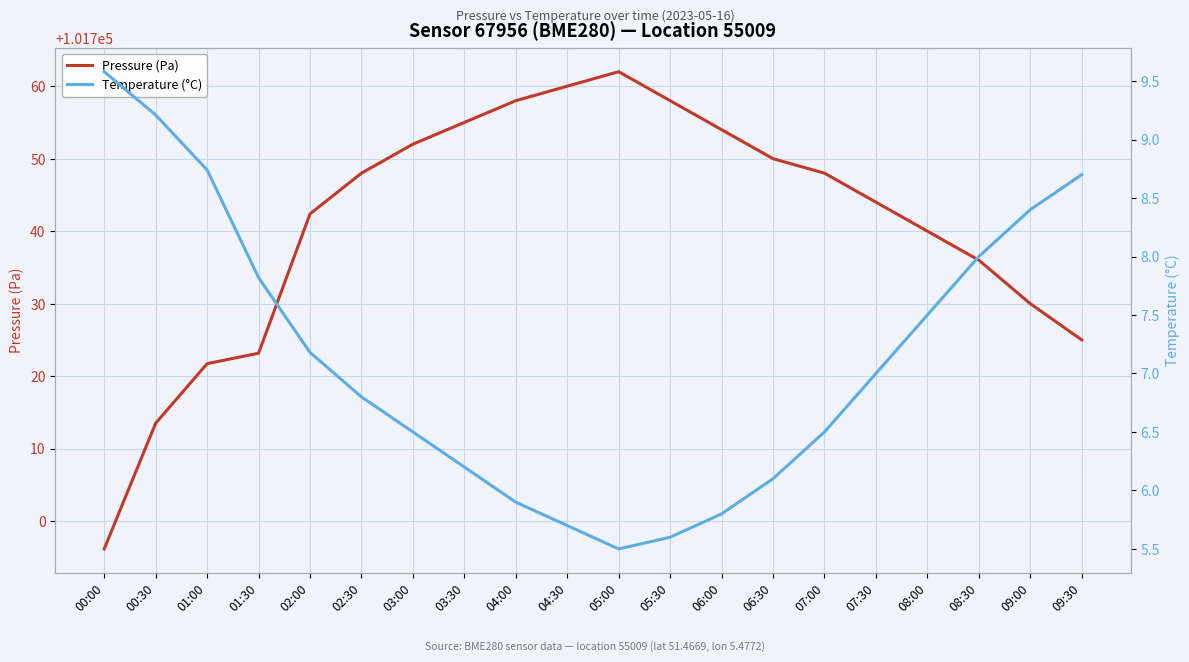

At which category is the sum across all series the highest?

05:00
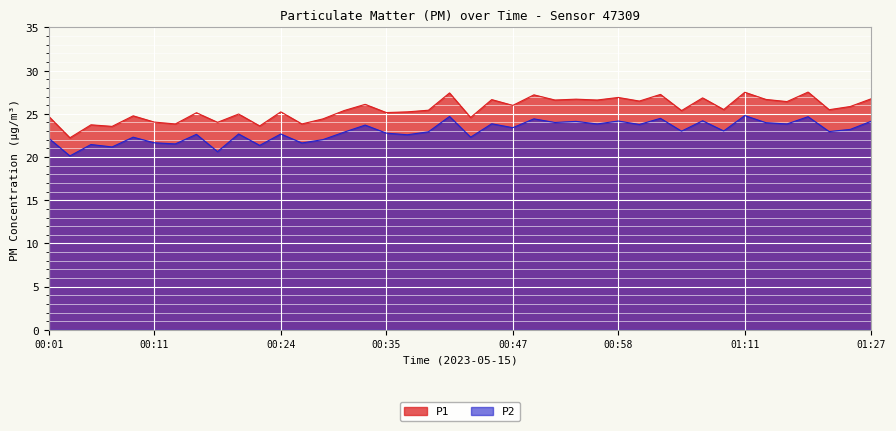

What is the minimum value shown in the chart?

20.1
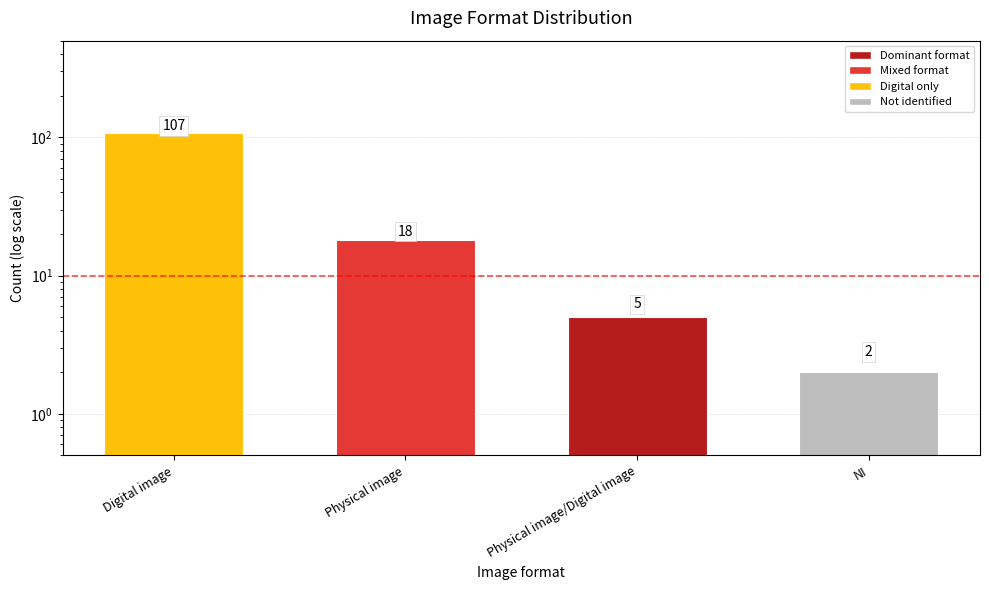

What is the greatest value displayed?

107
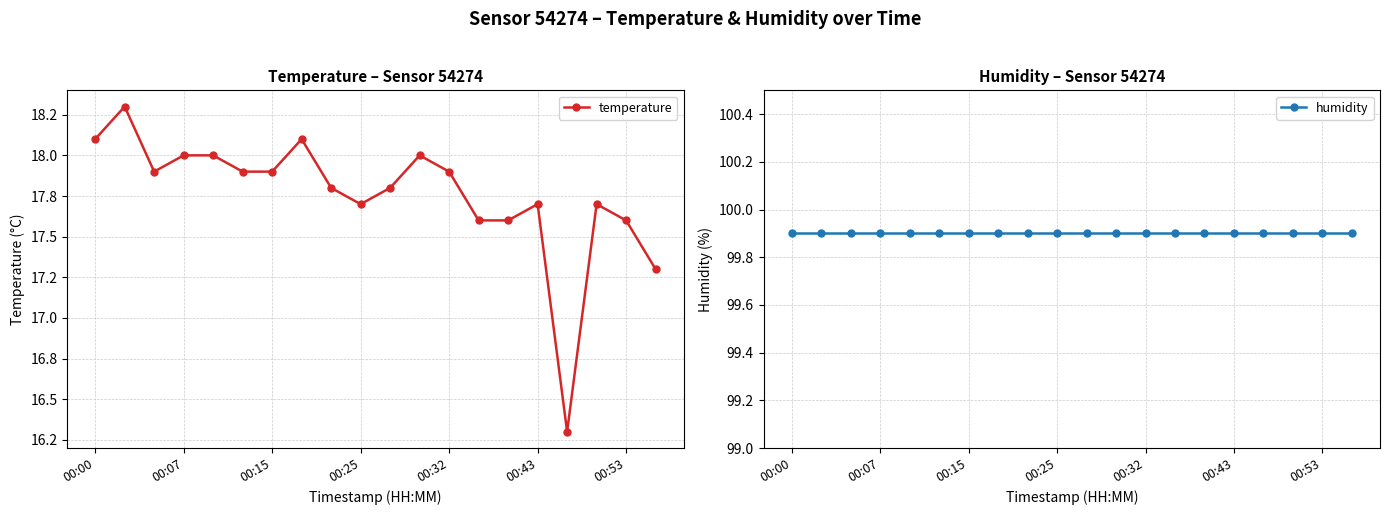

What is the average value of the humidity series?

99.9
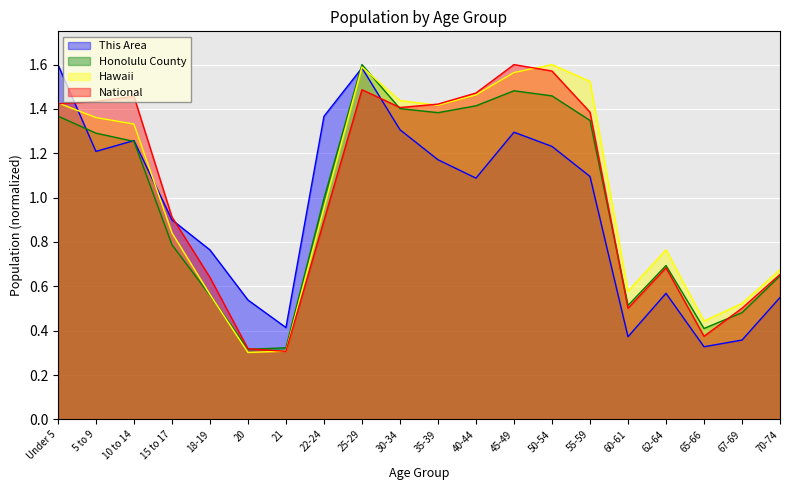

The value of Hawaii at 21 is 0.1. True or false?

False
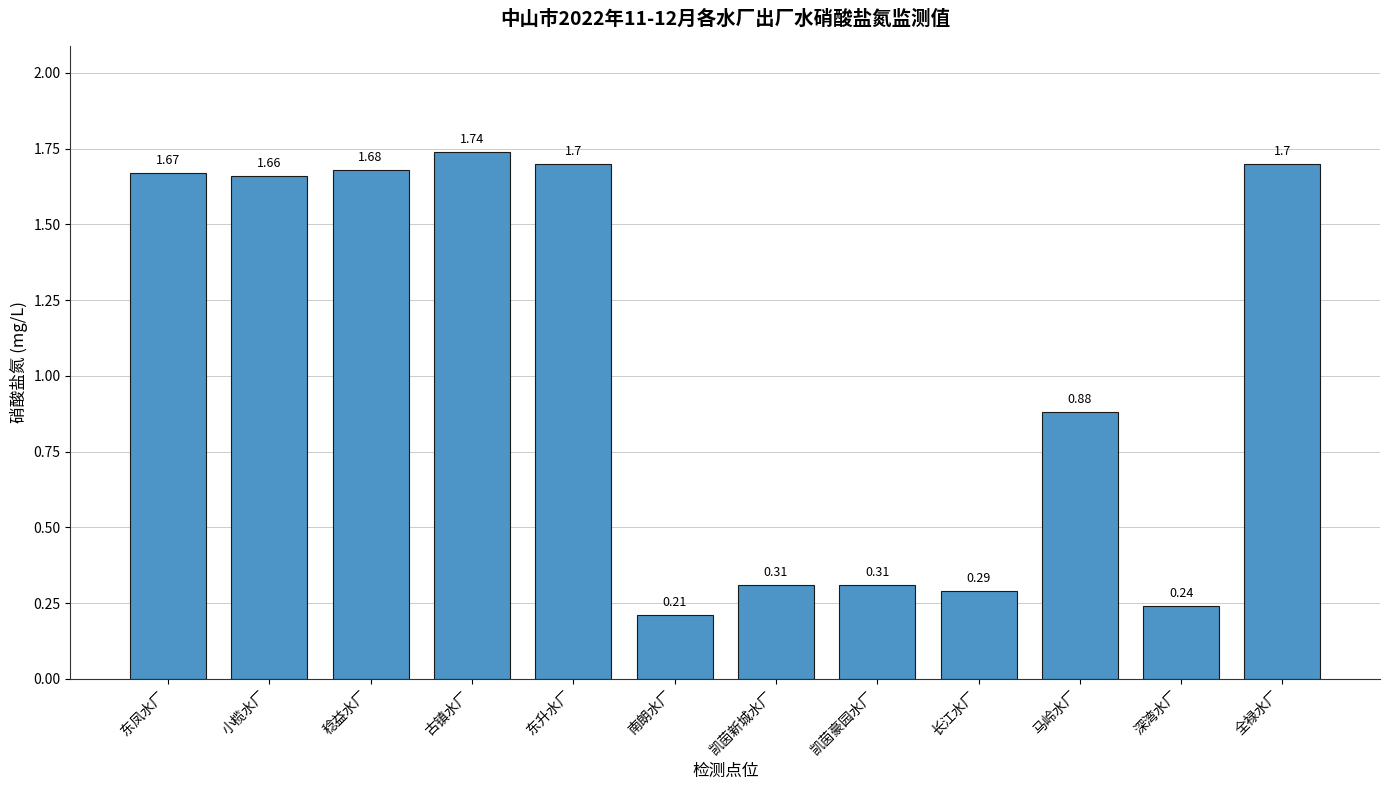

At which label does the data first exceed 1?

东凤水厂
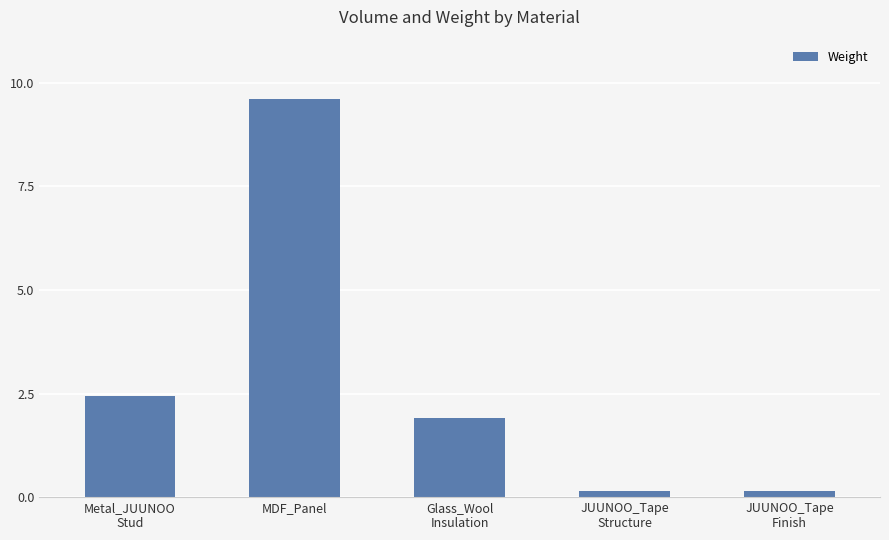

What is the sum of all values?

14.2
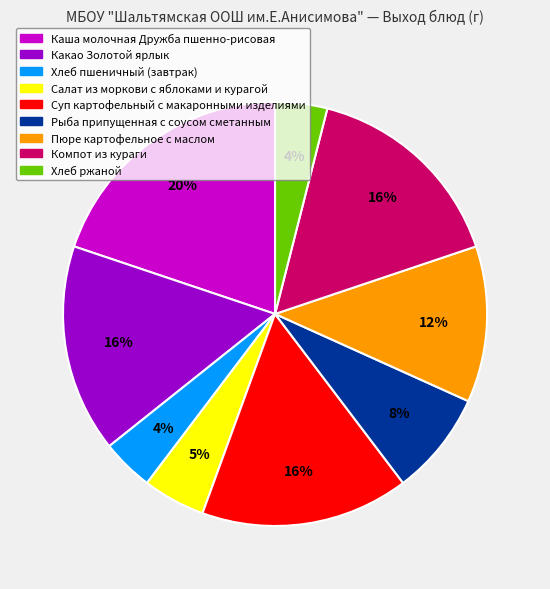

How many slices are in this pie chart?

9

━━━━

* Task statement *
Extract each line of the material that contains the word "which", and copy those lines out in the order they appear.

* Your solution *
At which category is the sum across all series the highest?
At which label does the data first exceed 1?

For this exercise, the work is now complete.